虫を見つめる視線が優しくて、虫へのあふれんばかりの愛情が伝わってきます。うちの子は特に、人の顔に見える模様のページがお気に入り。『かわいいね』とか『こわいね』ってちっちゃく書いてあるところも好き。絵だけでなく、色や図形にこだわって読んだり、虫の名前に注目したり、年齢によって読み方が変わってくる楽しさもあります」
素敵な絵とともに詩を味わう
絵本を開くたびに優しい気持ちに
『くまさん』
絵:手島圭三郎文:藤村久和¥1500/絵本塾出版
自然に口ずさみたくなる、まど・みちおさんの優しい詩に、ましませつこさんが心をこめて描いた絵。「はるがきてめがさめてくまさんぼんやりかんがえたさいているのはたんぽぽだがええとぼくはだれだっけだれだっけ……」春の暖かさに誘われて、冬ごもりの穴から出てきたこぐま。まだ覚めない頭で「ぼくはだれだっけ」と考えますが……。草木が芽吹く春の喜び、こぐまの生きている嬉しさが伝わってきます。

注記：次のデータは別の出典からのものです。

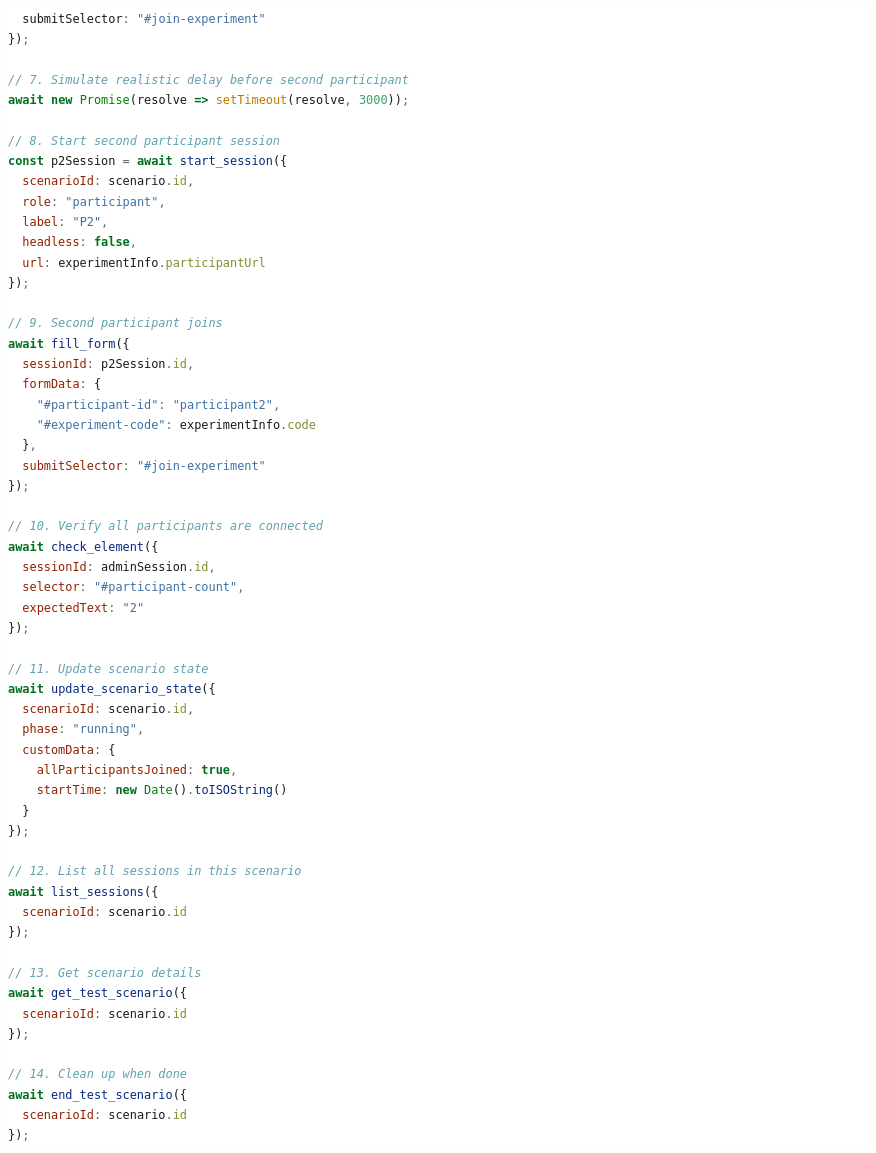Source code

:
 ```javascript
  submitSelector: "#join-experiment"
});

// 7. Simulate realistic delay before second participant
await new Promise(resolve => setTimeout(resolve, 3000));

// 8. Start second participant session
const p2Session = await start_session({
  scenarioId: scenario.id,
  role: "participant",
  label: "P2",
  headless: false,
  url: experimentInfo.participantUrl
});

// 9. Second participant joins
await fill_form({
  sessionId: p2Session.id,
  formData: {
    "#participant-id": "participant2",
    "#experiment-code": experimentInfo.code
  },
  submitSelector: "#join-experiment"
});

// 10. Verify all participants are connected
await check_element({
  sessionId: adminSession.id,
  selector: "#participant-count",
  expectedText: "2"
});

// 11. Update scenario state
await update_scenario_state({
  scenarioId: scenario.id,
  phase: "running",
  customData: {
    allParticipantsJoined: true,
    startTime: new Date().toISOString()
  }
});

// 12. List all sessions in this scenario
await list_sessions({
  scenarioId: scenario.id
});

// 13. Get scenario details
await get_test_scenario({
  scenarioId: scenario.id
});

// 14. Clean up when done
await end_test_scenario({
  scenarioId: scenario.id
});
```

「私が出産したとき、ましませつこさんとお友達のアーティストの山田愛子さんがプレゼントしてくださった絵本です。『くまさん』は小学校の教科書にも載っている有名な詩ですが、こうしてページごとに一語一語、味わいながらじっくり読んでいくと、一語一語に新しい発見がある。詩だけサラッと読むのとは、また全然違う読み方ができるんです。ゆったりしたテンポと、かわいい絵のバランスも絶妙。読み聞かせにもすごくおすすめです」
好奇心を恐れない気持ちは
幼い頃ジョージに出会ったおかげ
『ひとまねこざるびょういんへいく』
文:マーガレット・レイ絵:H.A.レイ訳:光吉夏弥大型絵本版¥1400/岩波書店
※この本には2種類の判型があり、岩波の子どもの本版は¥800です
パズルのかけらをキャンディと間違えて飲み込んでしまったこざるのジョージは、具合が悪くなり、さあ大変!病院でレントゲン写真を撮ったジョージは、急きょ入院することに。無事、手術でかけらを取り出してもらったら、すっかり元気になって、たくさんいたずらをします。ジョージのいたずらが、ただ騒ぎを巻き起こすだけでなく、入院中の他の子どもたちを元気にしてくれたように、失敗にも力が秘められているのだと教えてくれる名作。
「私自身、好奇心が旺盛で、おっちょこちょいだから、まわりに迷惑をかけちゃうことも多いんですが、そこで『おもしろいね』って笑ってくれる人がいるんだと思うと、すごく安心して、勇気がわいて、好きなことを追求して生きられる。